1 M seconds = 400 hours/(25 hr/day) == 16 days

The actual value?

1E6 x (1/3600) x (1/24) = 11 days

Trick here is not to do just an order of magnitude estimate, but to make use of quarters as well. 1000/25, not just 1000/10. (If you don't do this, twice, you'll be off by an order of magnitude.)

#### Number of towns and cities in US

Question: Estimate the number of towns and cities in the United States.

Here we use the 80/20 heuristic. We assume that 80% of the population lives in large cities, the remaining 20% live in smaller cities.

Then, of that remaining 20%, we assume that 80% of them live in large cities, and 20% of them live in smaller cities.

Of that remaining 20%, etc.

Do this multiple times, splitting into groups that live in cities of 1M, 100k, 10k, 1k, 100, and 10. Then we get:

(Note: the drawing includes cities of >10M separately from 1M, but this throws the estimate off by an order of magnitude on the small side. Not enough megacities in the US.)

When we combine this with the total population of 3 M people, we get the total number of cities/towns that people live in (that is, if 80% of 300 M people live in cities of 10 M people or more, we can determine how many 10 M person cities there are; etc.)

Here's the nested expression (p = people):

${\displaystyle 300M=3e8p\times \left({\dfrac {.80p}{1e6p/city}}+.20\times \left({\dfrac {.80p}{1e5p/city}}+.20\times \left({\dfrac {.80p}{1e4p/city}}+.20\times \left({\dfrac {.80p}{1e3p/city}}+.20\times \left({\dfrac {.80p}{1e2p/city}}+{\dfrac {.20}{1e1p/city}}\right)\right)\right)\right)\right)}$

Plugging this into Wolfram Alpha gives 17,040.

This is pretty damn close to the number of "incorporated places" listed by the census: 19,354 [1].

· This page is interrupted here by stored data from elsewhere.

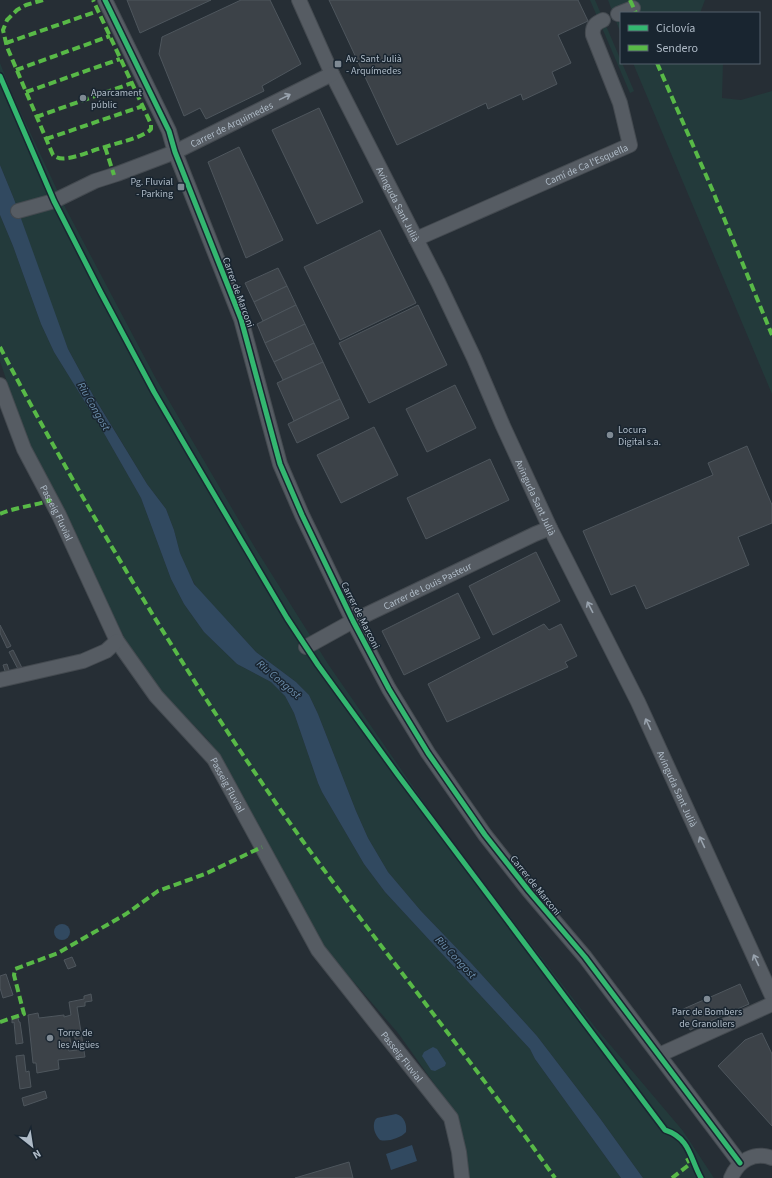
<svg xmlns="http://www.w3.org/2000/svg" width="772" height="1178" viewBox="0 0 772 1178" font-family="'Source Sans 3',sans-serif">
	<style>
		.green { fill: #233a3b }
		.water { fill: #314960 }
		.building { fill: #3c4248; stroke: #4e565d; fill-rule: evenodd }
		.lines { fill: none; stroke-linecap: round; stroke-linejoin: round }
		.minor-casing { stroke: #444a50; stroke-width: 16 }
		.minor { stroke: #565c63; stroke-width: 14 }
		.quiet { stroke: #58b947; stroke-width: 4; stroke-dasharray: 8 4; stroke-linecap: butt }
		.cycleway-casing { stroke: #192530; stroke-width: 8 }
		.cycleway { stroke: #33b770; stroke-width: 5 }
		.oneway { stroke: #99a3ae }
		.poi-dot { fill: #7f8a94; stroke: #192530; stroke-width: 1.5 }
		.labels { text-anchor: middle; stroke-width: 3; stroke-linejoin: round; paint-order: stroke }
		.poi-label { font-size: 10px; fill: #afbbc7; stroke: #192530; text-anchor: start }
		.street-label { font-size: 10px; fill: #afbbc7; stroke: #192530 }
		.water-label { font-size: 11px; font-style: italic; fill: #6d8fad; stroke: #192530 }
	</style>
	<rect width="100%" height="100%" fill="#262e35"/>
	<g class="green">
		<polygon points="590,0 595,0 634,91 630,93"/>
		<polygon points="608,0 705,0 700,13 621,13 621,34"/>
		<polygon points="0,63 13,96 66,209 155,377 254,546 328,664 441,827 595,1027 683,1131 714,1178 643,1178 599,1117 537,1036 472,964 421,911 388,872 368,838 356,811 318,714 309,695 296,682 256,652 197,588 190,576 180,553 174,530 166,509 147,484 92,393 68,349 55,316 14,199 0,165"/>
		<polygon points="633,63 723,63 722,98 741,100 772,91 772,394"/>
		<polygon points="0,215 13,246 41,324 54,352 101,428 141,498 171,579 184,604 204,632 237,664 271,682 285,696 294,713 318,783 322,792 364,864 385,892 530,1049 535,1059 621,1178 467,1178 455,1113 398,1033 326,950 224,763 208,740 157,687 125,639 27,442 0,361"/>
	</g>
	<g class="water">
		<polygon points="0,165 14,199 68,349 94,397 147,484 166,509 174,530 180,553 194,584 256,652 296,682 309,695 318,714 356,811 368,838 388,872 421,911 472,964 537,1036 599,1117 643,1178 621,1178 535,1059 530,1049 385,892 364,864 322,792 318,783 294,713 285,696 271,682 237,664 204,632 184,604 171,579 141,498 101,428 54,352 41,324 13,246 0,215"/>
		<circle cx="62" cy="932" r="8"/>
		<polygon points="433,1047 437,1049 446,1063 445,1066 435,1071 431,1070 422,1056 424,1052"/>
		<path d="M 396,1114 C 404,1116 407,1124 406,1132 C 401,1138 388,1142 380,1140 C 375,1135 372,1127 375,1120 L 377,1118 Z"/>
		<polygon points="412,1145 417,1161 391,1170 386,1154"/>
	</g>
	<g class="building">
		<polygon points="127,0 211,0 140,33"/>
		<polygon points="241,0 270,0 301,64 262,86 264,91 206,119 200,108 184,116 159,54 162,37"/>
		<polygon points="329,0 578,0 588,21 558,35 571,63 552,72 557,84 523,100 521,94 488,109 486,103 397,145"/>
		<polygon points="319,108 363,202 317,224 272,130"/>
		<polygon points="239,147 283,240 246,258 208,162"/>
		<polygon points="380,230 416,303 340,340 304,267"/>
		<polygon points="278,268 287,286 254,302 245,283"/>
		<polygon points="287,286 296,305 263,321 254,302"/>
		<polygon points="296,305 305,324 265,343 257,324"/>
		<polygon points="418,305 447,365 369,403 339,343"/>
		<polygon points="305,324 314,343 274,362 265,343"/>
		<polygon points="314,343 323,362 283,380 274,362"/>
		<polygon points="323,362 340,399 294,421 277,383"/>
		<polygon points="455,385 476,428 427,452 406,409"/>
		<polygon points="340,399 349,418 297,443 288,424"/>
		<polygon points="374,427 398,475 341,503 317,455"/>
		<polygon points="747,446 772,505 772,523 738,537 749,565 646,609 635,585 611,595 583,531 713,475 708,463"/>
		<polygon points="490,459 509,500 426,539 407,498"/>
		<polygon points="536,552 560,601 493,635 469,586"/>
		<polygon points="458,593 480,638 404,675 382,631"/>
		<polygon points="544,624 549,630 561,624 577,656 565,662 568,667 447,722 428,684"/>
		<polygon points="0,625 11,646 7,648 0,633"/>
		<polygon points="13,650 23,670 19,671 9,652"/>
		<polygon points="7,664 10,673 6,674 3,665"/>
		<polygon points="72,957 76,966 68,969 64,960"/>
		<polygon points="6,974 13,995 3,998 0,988 0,976"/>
		<polygon points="740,984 749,1004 690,1030 681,1010"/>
		<path d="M 91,994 L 92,1001 L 85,1002 L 85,1006 L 77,1007 L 85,1057 L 58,1060 L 59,1069 L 37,1073 L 36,1063 L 33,1063 L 28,1015 L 38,1013 L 39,1018 L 64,1015 L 64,1017 L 71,1015 L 69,1002 L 84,999 L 84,996 ZM 74,1032 L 77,1050 L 69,1051 L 68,1049 L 71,1044 L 69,1033 Z"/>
		<polygon points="18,1018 19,1022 20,1022 23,1043 16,1044 14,1022 12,1023 12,1019"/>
		<polygon points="762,1033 772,1054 772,1126 718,1066 745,1040"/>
		<polygon points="24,1055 26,1072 29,1071 31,1087 20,1089 16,1056"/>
		<polygon points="45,1091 47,1098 24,1106 22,1098"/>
		<polygon points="349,1162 353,1178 295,1178"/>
	</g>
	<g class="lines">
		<g class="minor-casing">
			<g id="minor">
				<polyline points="105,0 169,131 175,152 241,319 280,464 302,515 353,621 389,689 428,753 485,835 529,891 585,957 740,1163"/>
				<path id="s1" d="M 299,0 L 332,74 L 438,282 L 474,358 L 503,426 L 550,528 L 638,702 L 772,996"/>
				<polyline points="618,14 633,8"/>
				<path id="s2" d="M 18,211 L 54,201 L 95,181 L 117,174 L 175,152 L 332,74"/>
				<path id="s3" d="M 416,239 L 630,145 L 620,103 L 593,35 C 592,26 596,23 603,20"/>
				<path id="s4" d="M 0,385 L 24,449 L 59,515 L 117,641 L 156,696 L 214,759 L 318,950 L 451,1118 L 459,1152 L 462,1178"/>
				<path id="s5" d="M 306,647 L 353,621 L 535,534 L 550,528"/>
				<polyline points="0,680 83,661 106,651 117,641"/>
				<polyline points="659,1055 772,1004"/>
				<path d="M 731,1178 C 738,1161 754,1151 772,1158"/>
			</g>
		</g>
		<use href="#minor" class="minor"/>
		<g class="quiet">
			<path d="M 43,0 L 26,5 L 17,10 L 7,20 L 3,30 L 7,47 L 53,155 C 58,159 63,159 68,158 C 81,156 93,150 105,147 C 120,142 135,140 149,131 L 151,129 L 151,124 L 93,0"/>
			<polyline points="630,0 636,13"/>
			<polyline points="6,43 98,11"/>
			<polyline points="657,63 712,189 772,335"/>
			<polyline points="16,70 110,36"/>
			<polyline points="26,92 120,59"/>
			<polyline points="36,117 132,83"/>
			<polyline points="46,139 143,106"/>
			<polyline points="105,147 114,175"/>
			<path d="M 0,347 C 27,399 56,450 85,501 C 152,617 224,731 302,840 C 385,954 474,1063 555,1178"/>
			<path d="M 0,514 C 16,507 34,506 51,500"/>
			<polyline points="0,1022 24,1014 14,975 15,969 58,953 126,914 158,891 205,874 262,847"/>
			<polyline points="672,1178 690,1164 687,1158"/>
		</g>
		<g class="cycleway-casing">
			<g id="cycleway">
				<polyline points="105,0 169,131 175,152 241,319 280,464 302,515 353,621 389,689 428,753 485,835 529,891 585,957 740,1163"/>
				<path d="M 0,76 L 54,201 L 100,291 L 154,392 L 189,452 L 287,618 L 318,665 L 398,775 L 665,1130 C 690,1138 690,1158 701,1178"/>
			</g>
		</g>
		<use href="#cycleway" class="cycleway"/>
	</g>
	<defs><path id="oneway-shaft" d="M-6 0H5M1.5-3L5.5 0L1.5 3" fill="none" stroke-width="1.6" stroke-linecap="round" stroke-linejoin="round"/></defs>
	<g class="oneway">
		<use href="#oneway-shaft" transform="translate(285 97) rotate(-26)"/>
		<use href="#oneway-shaft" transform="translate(590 607) rotate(-117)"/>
		<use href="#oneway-shaft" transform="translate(648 724) rotate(-115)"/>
		<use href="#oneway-shaft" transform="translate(702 842) rotate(-115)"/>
		<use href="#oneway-shaft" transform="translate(756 960) rotate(-115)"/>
	</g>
	<g class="poi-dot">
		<rect x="334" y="60" width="8" height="8" rx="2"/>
		<circle cx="83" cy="98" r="4"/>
		<rect x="177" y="183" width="8" height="8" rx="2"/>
		<circle cx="610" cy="435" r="4"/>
		<circle cx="707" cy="999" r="4"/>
		<circle cx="50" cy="1038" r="4"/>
	</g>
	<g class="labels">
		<g class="poi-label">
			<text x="346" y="62">Av. Sant Julià<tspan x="346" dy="12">- Arquímedes</tspan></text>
			<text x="91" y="96">Aparcament<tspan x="91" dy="12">públic</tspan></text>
			<text x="173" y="185" text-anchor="end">Pg. Fluvial<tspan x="173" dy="12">- Parking</tspan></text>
			<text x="618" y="433">Locura<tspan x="618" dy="12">Digital s.a.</tspan></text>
			<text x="707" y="1015" text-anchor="middle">Parc de Bombers<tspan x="707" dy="12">de Granollers</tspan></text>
			<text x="58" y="1036">Torre de<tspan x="58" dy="12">les Aigües</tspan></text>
		</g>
		<g class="street-label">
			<text dy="4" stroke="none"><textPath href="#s2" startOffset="231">Carrer de Arquimedes</textPath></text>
			<text dy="4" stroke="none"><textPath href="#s3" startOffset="186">Camí de Ca l'Esquella</textPath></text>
			<text dy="4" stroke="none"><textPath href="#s1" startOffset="227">Avinguda Sant Julià</textPath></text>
			<text transform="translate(239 292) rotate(70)" y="4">Carrer de Marconi</text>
			<text dy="4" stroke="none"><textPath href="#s1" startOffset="551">Avinguda Sant Julià</textPath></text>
			<text dy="4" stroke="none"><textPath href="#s4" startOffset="140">Passeig Fluvial</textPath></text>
			<text dy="4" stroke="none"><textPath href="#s5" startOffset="136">Carrer de Louis Pasteur</textPath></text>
			<text transform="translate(361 615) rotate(63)" y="4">Carrer de Marconi</text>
			<text dy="4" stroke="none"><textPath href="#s4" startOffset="464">Passeig Fluvial</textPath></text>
			<text dy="4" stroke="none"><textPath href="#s1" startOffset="875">Avinguda Sant Julià</textPath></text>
			<text transform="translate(536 885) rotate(51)" y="4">Carrer de Marconi</text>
			<text dy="4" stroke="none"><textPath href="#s4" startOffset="788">Passeig Fluvial</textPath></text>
		</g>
		<g class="water-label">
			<text transform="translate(94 406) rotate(60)" y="4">Riu Congost</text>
			<text transform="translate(279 679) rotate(40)" y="4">Riu Congost</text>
			<text transform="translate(456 957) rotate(47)" y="4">Riu Congost</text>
		</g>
	</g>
	<rect x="620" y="12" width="140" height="52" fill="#192530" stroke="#55616c"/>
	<rect x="628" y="25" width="20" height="6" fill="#33b770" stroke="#55616c"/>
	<text x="656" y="32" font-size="12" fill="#afbbc7">Ciclovía</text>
	<rect x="628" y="45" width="20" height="6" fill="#58b947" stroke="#55616c"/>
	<text x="656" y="52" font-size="12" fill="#afbbc7">Sendero</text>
	<g transform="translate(32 1146) rotate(150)" stroke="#192530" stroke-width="3" paint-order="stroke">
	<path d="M0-3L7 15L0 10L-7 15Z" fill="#afbbc7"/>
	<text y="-6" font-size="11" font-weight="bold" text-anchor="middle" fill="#afbbc7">N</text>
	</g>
</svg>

#### Sorting algorithm time

A sorting algorithm takes 1 second to sort 1000 items.

How long will it take to sort 10,000 items if:

a) O(n^2) algorithm?

b) O(n log n) algorithm?

a) If O(n^2) algorithm:

${\displaystyle N_{ops}\sim 1000^{2}\sim (1e3)^{2}\sim 10^{6}ops}$

which gives us a time per operation of 1 microsecond:

${\displaystyle t\sim {\dfrac {T}{N_{ops}}}\sim {1}{10^{6}}\sim 10^{-6}s/op}$

Now, for 10,000 items,

${\displaystyle N_{ops}\sim (10,000)^{2}\sim (10^{4})^{2}\sim 10^{8}}$

and this gives a total time of

${\displaystyle T\sim N_{ops}t\sim (10^{8})(10^{-6})\sim 10^{2}\sim 100seconds}$

The quadratic algorithm will sort 10,000 items in 100 seconds.

For the superlinear algorithm,

${\displaystyle N_{ops}\sim 1000log1000\sim 3000ops}$

This gives time per operation of

${\displaystyle t\sim {\dfrac {T}{N_{ops}}}\sim {\dfrac {1s}{3000ops}}\sim 3\times 10^{-}3s/op}$

So for 10,000 items,

${\displaystyle N_{ops}\sim (10,000)log(10,000)\sim 4(10,000)\sim 4\times 10^{4}ops}$

This gives a total time of

${\displaystyle T\sim N_{ops}t\sim (4\times 10^{4}){\dfrac {3\times 10^{-3}s}{op}}\sim 12\times 10\sim 120s}$

The superlinear algorithm will sort 10,000 items in 120 seconds.